Date of Award


Document Type

Master's report

Degree Name

Master of Science in Applied Science Education (MS)

College, School or Department Name

Department of Cognitive and Learning Sciences


William L. Yarroch


This study investigated the use of real-world contexts during instruction in a high school physics class - through building file folder bridges- and the resulting effect upon student interest in the subject matter, level of understanding, and degree of retention. In particular, the study focused upon whether increases in student interest were attained through the use of real-world contexts, and if the elevated interest level led to a higher degree of subject matter understanding than would be achieved using more traditional teaching methods. The study also determined whether using real-world contexts ultimately resulted in achievement of greater levels of knowledge retention by students.

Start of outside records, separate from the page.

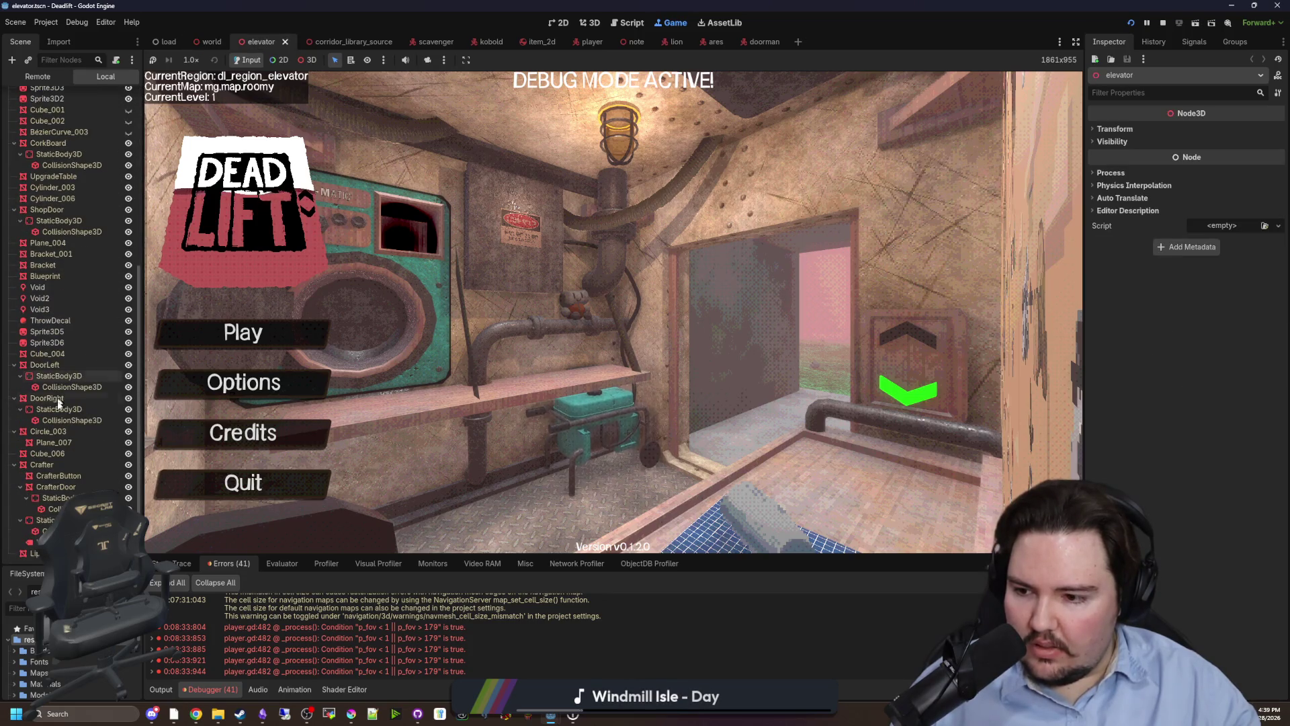
pyautogui.click(14, 108)
pyautogui.click(14, 130)
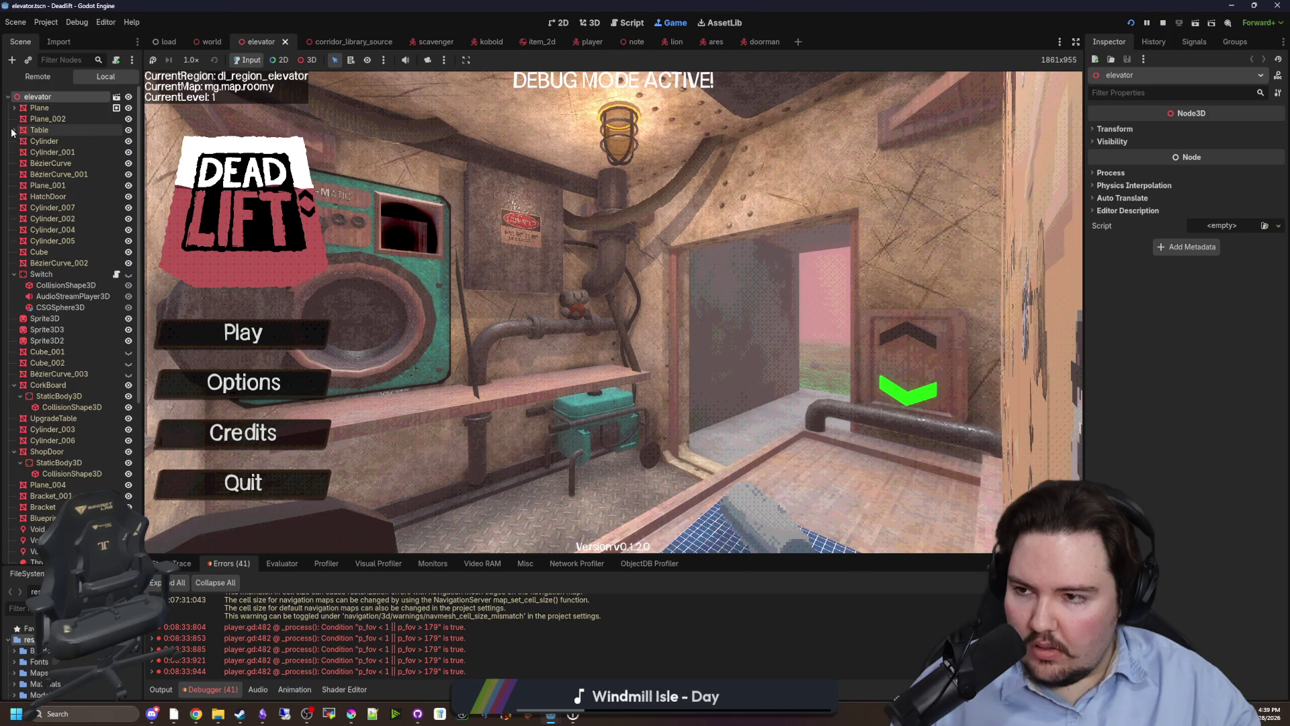
pyautogui.click(14, 274)
pyautogui.click(14, 351)
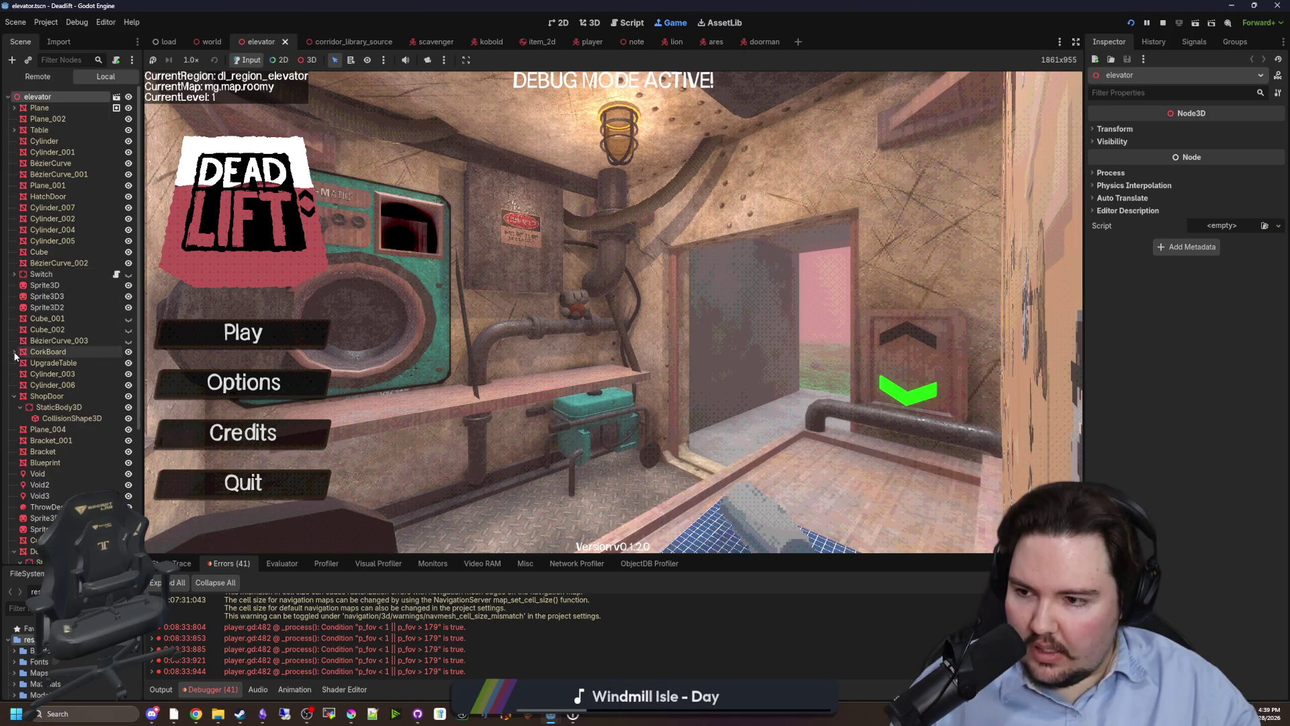
pyautogui.click(14, 396)
pyautogui.scroll(-5, 67, 474)
pyautogui.scroll(5, 67, 376)
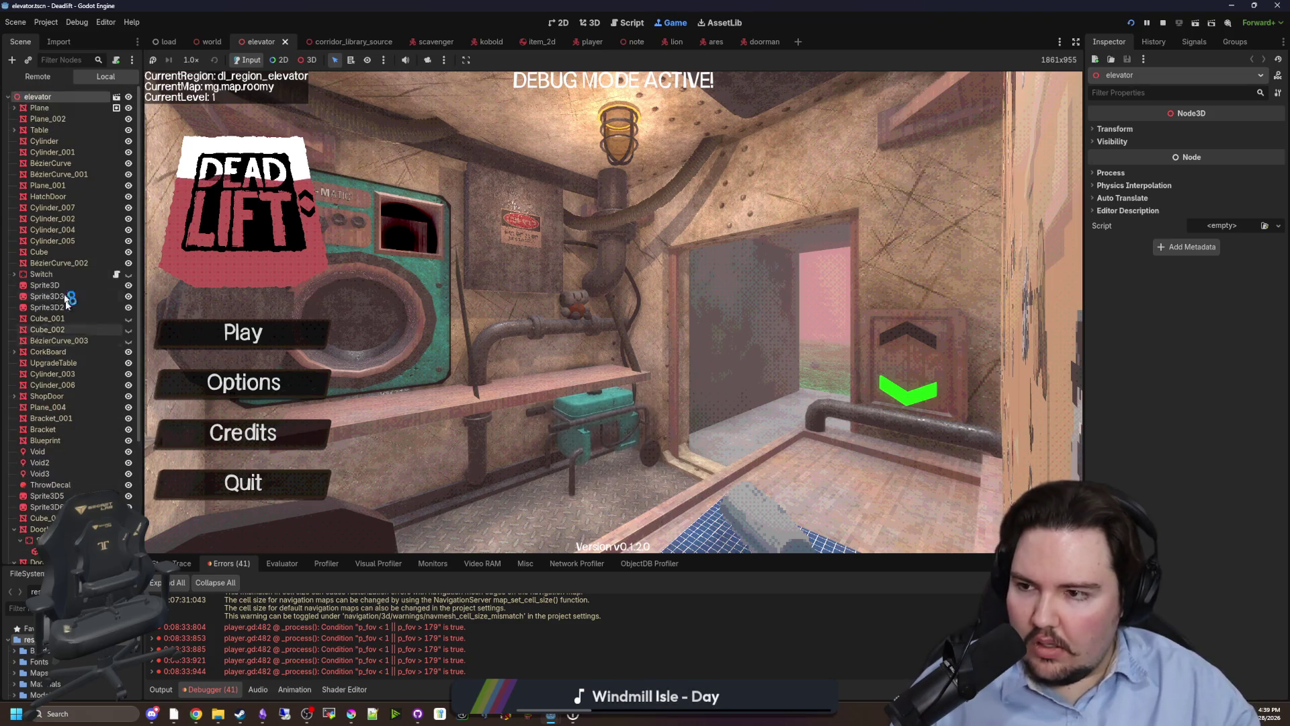
# Open world.tscn, filter the nodes by 'music' to inspect the Music node, then clear the filter.
pyautogui.write('world')
pyautogui.doubleClick(43, 673)
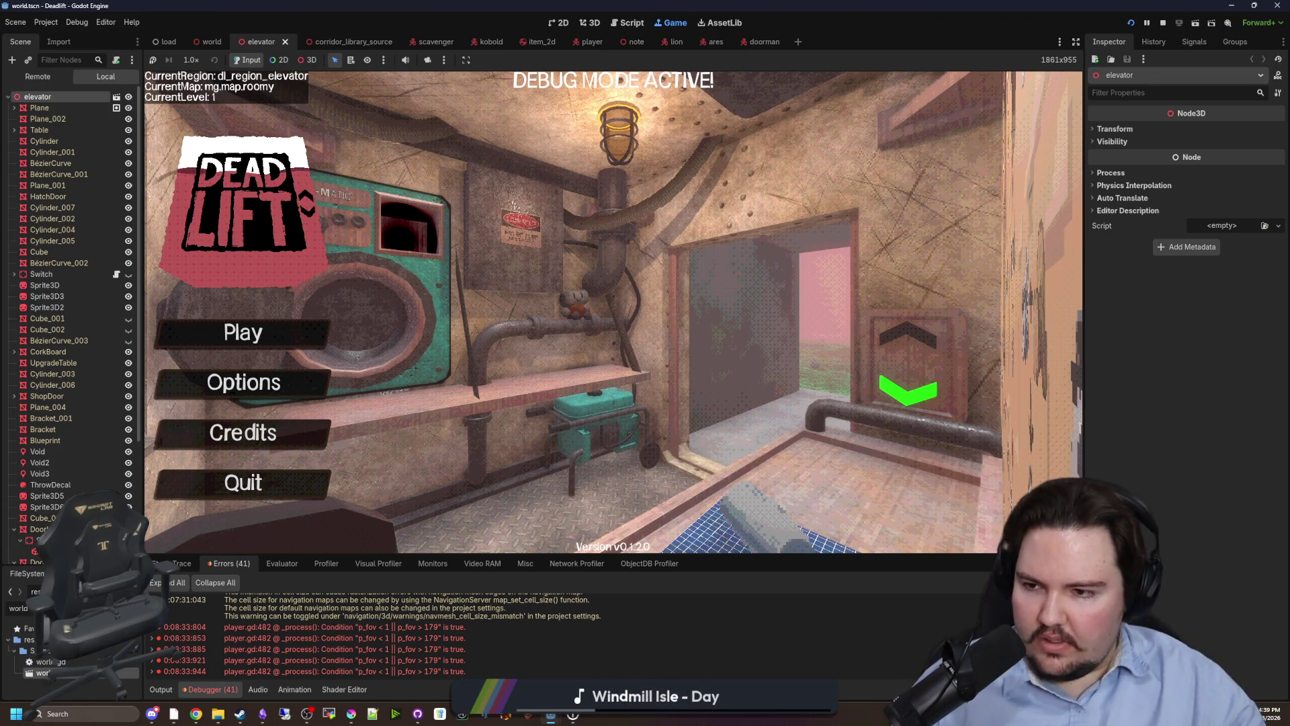
pyautogui.scroll(5, 90, 285)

Class observations during traditionally taught units and during units that incorporated real-world contexts, along with a post-graduation questionnaire, were used to assess differences in student interest levels. Student pre- and post-unit test scores were evaluated and compared to determine if statistical differences existed in levels of understanding resulting from the different teaching methods. The post-graduation questionnaire results provided evidence of retention that could be related back to teaching methods.

The results of this study revealed the importance of incorporating real-world contexts into science and mathematics courses. Students better understood the relevance of the lessons, which led to higher levels of interest and greater understanding than was achieved through more traditional teaching methods. The use of real-world contexts improved knowledge retention.